##### Available data

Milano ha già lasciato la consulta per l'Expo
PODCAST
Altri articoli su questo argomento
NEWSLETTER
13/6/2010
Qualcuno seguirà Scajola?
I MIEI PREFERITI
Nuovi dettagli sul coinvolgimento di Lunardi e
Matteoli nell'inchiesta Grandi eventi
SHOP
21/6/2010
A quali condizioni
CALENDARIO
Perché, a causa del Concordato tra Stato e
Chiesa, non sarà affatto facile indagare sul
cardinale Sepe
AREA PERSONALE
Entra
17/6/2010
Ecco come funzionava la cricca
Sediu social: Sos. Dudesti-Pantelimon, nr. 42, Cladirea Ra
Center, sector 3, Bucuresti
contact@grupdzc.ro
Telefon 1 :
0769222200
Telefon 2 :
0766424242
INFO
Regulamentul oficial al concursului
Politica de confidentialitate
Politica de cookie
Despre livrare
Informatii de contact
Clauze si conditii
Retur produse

##########

→ Required work
Nothing should be dropped or changed, so repeat all of the entries exactly.

→ Answer for the task
Milano ha già lasciato la consulta per l'Expo
PODCAST
Altri articoli su questo argomento
NEWSLETTER
13/6/2010
Qualcuno seguirà Scajola?
I MIEI PREFERITI
Nuovi dettagli sul coinvolgimento di Lunardi e
Matteoli nell'inchiesta Grandi eventi
SHOP
21/6/2010
A quali condizioni
CALENDARIO
Perché, a causa del Concordato tra Stato e
Chiesa, non sarà affatto facile indagare sul
cardinale Sepe
AREA PERSONALE
Entra
17/6/2010
Ecco come funzionava la cricca
Sediu social: Sos. Dudesti-Pantelimon, nr. 42, Cladirea Ra
Center, sector 3, Bucuresti
contact@grupdzc.ro
Telefon 1 :
0769222200
Telefon 2 :
0766424242
INFO
Regulamentul oficial al concursului
Politica de confidentialitate
Politica de cookie
Despre livrare
Informatii de contact
Clauze si conditii
Retur produse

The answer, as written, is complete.